When combining streams asymmetrically (using the &
operator, and all cli
operators are the same), the input to the streams need not be a list. Internally,
k1lib uses the itertools.tee()
method to get multiple iterators from a single
iterator, so as to avoid creating an entire list which would waste resources. Of
course, whether this wastes resources or not depends a lot on how you structure
things. If there is an operation that blows through the entire iterator before
others use any elements, then that would slow things down.
Also, there’s another way to join cli operators together. Let’s check over an example:
even = filt(lambda x: x % 2 == 0)
odd = filt(lambda x: x % 2 == 1)
# returns [[10, 12, 14, 16, 18], [31, 33, 35, 37, 39]]
[range(10, 20), range(30, 40)] | (even + odd) | deref()
# pretty much identical to:
[range(10, 20) | even, range(30, 40) | odd] | deref()
This time, we’re using the +
operator. What this does is pass different streams
to their corresponding cli operator.
It can be hard to remember what &
and +
do right away, so the strategy is to
think of &
as “I’m going to pass the (single) input stream to a() and b()

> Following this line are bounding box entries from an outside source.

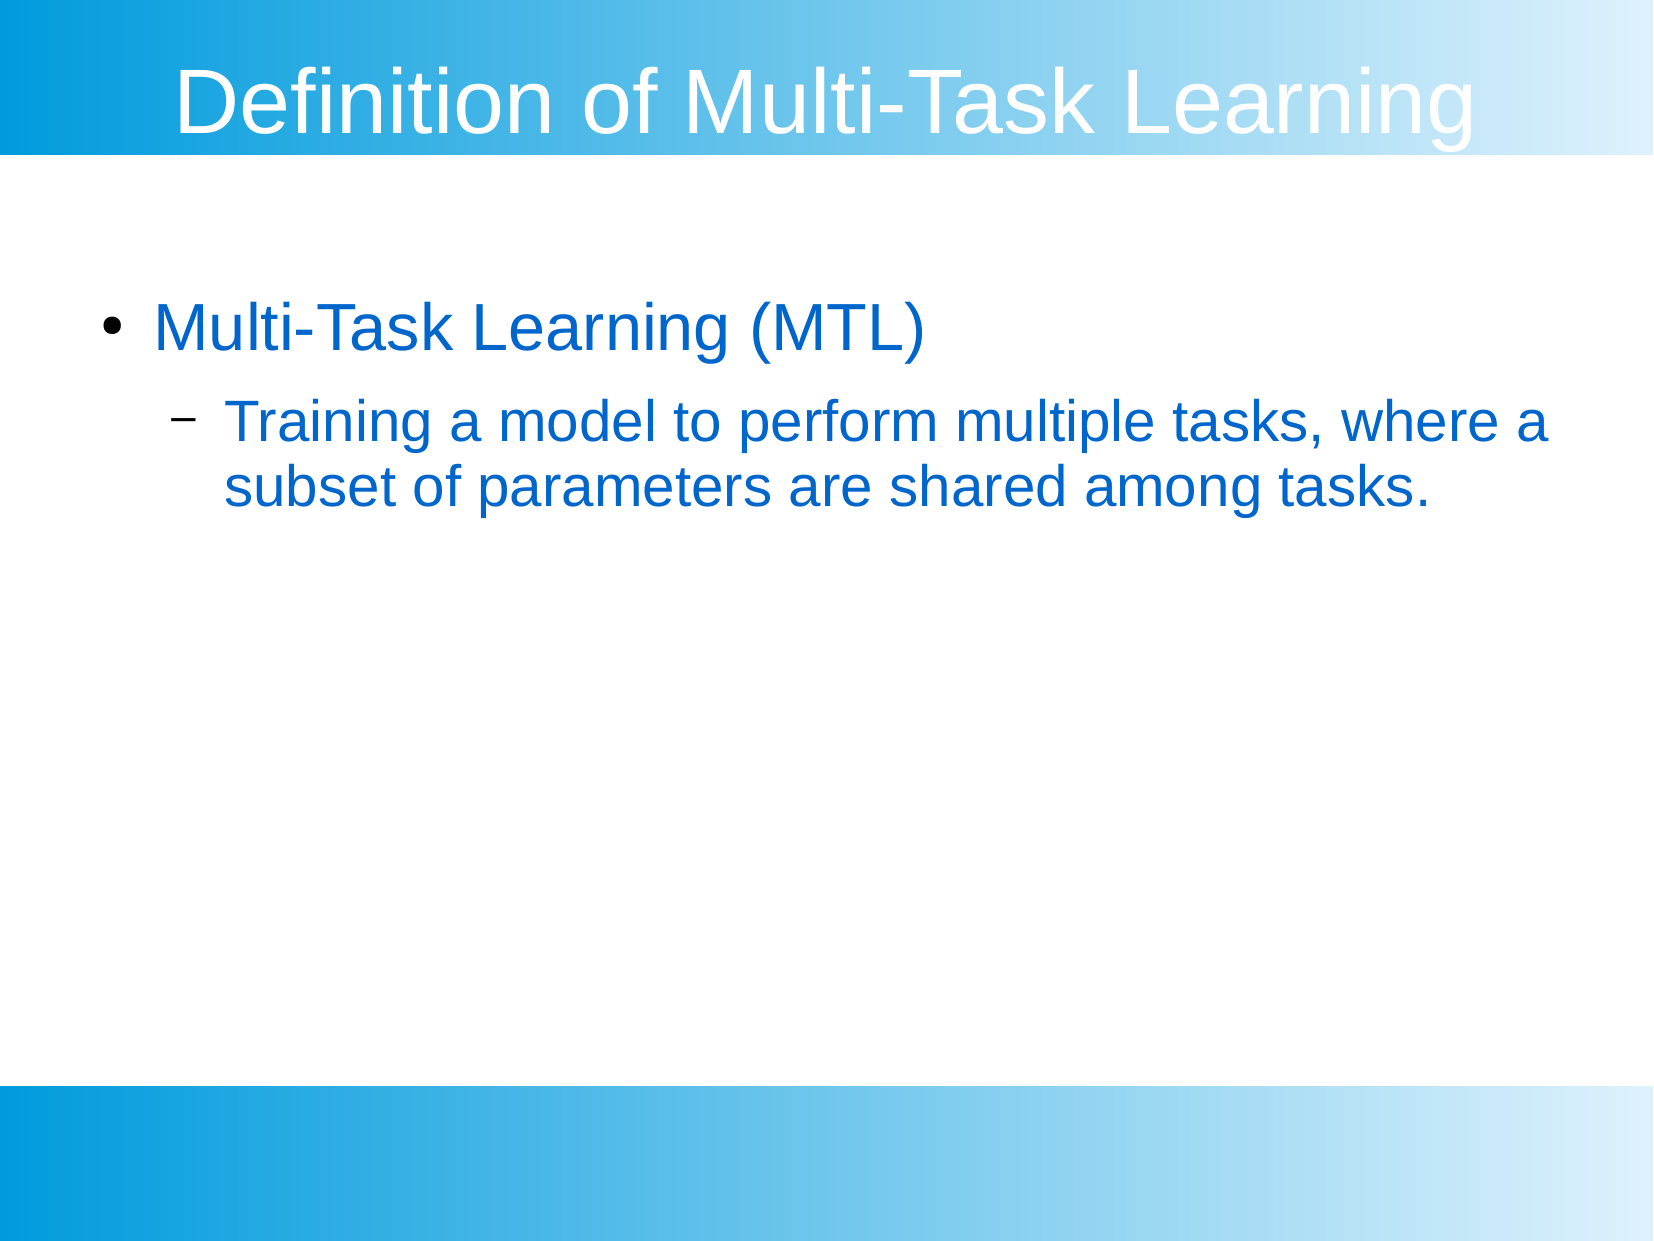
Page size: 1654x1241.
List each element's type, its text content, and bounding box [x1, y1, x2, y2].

title Definition of Multi-Task Learning [82, 49, 1571, 155]
list Multi-Task Learning (MTL) Training a model to perform multiple tasks, where a subset of parameters are shared among tasks. [82, 290, 1571, 1010]
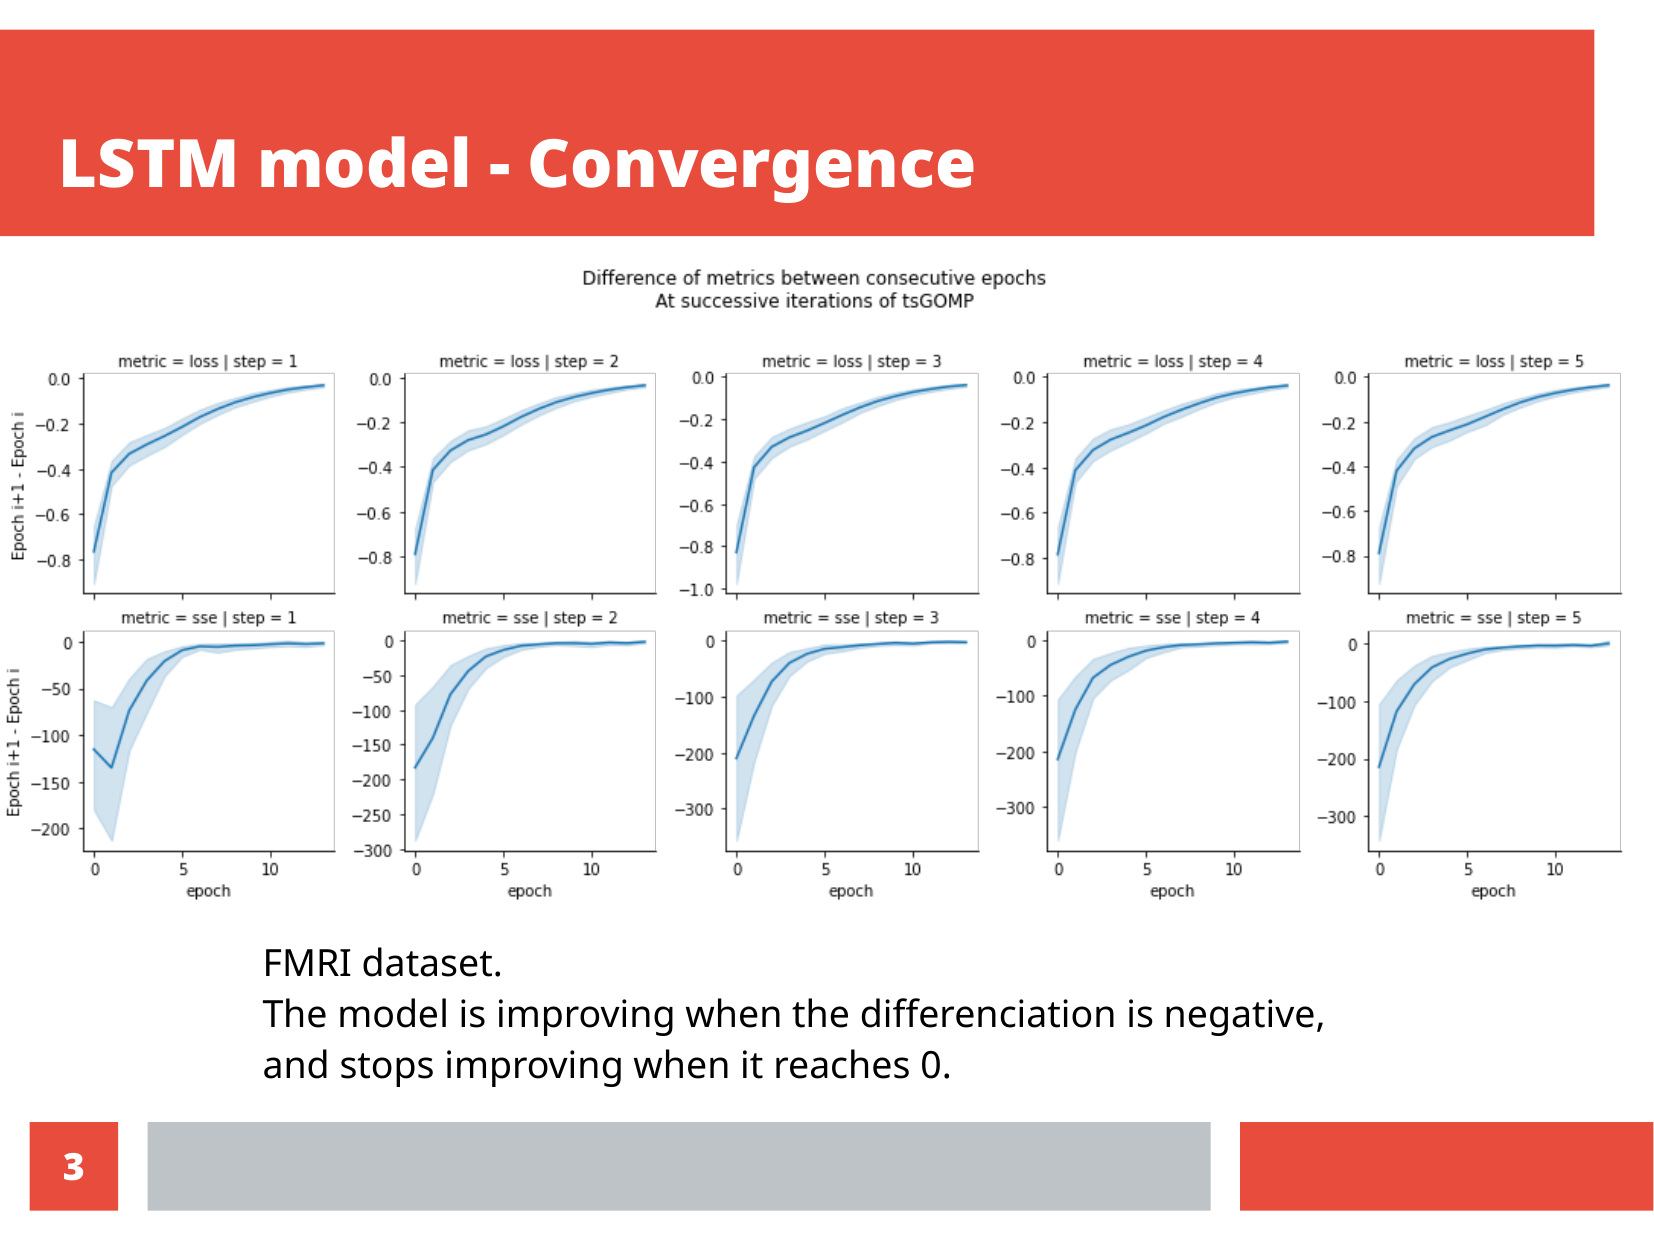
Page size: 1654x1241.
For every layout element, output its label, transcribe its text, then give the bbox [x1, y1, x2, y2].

title LSTM model - Convergence [59, 59, 1595, 207]
text_box FMRI dataset. The model is improving when the differenciation is negative, and stops improving when it reaches 0. [247, 929, 1418, 1075]
picture [0, 259, 1630, 909]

and c(), so I should get 3 streams out in total”. For +
, think of them as
stacking floors of cli operators on top of another:
+----------------+
| stream1 -> a() |
+----------------+
| stream2 -> b() |
+----------------+
| stream3 -> c() |
+----------------+
More procedural?
Underlying operations serial
, oneToMany
,
apply
, mtmS
that stands for operations
(|
, &
, .all()
, +
) are exposed, in case your streams have varying
lengths.
Vanilla alternatives
These operations are not actually strictly necessary, they’re just convenience functions so that writing code is simpler and more straightforward. They can be implemented using normal clis like so:
a = iden()
b = apply(lambda x: x**2)
c = shape()
x = [[1, 2], [3, 4], [5, 6]]
# returns [[1, 2], [9, 16], [2]]
x | a + b + c | deref()
# returns [[1, 2], [9, 16], [2]]
x | ~aS(lambda x, y, z: [x | a, y | b, z | c]) | deref()
x = range(5)
# returns [[0, 1, 2, 3, 4], [0, 1, 4, 9, 16], [5]]
x | a & b & c | deref()
# returns [[0, 1, 2, 3, 4], [0, 1, 4, 9, 16], [5]]
x | aS(lambda x: [x | a, x | b, x | c]) | deref()
So you might want to use these vanilla versions initially if you are unsure what exactly these higher operations mean.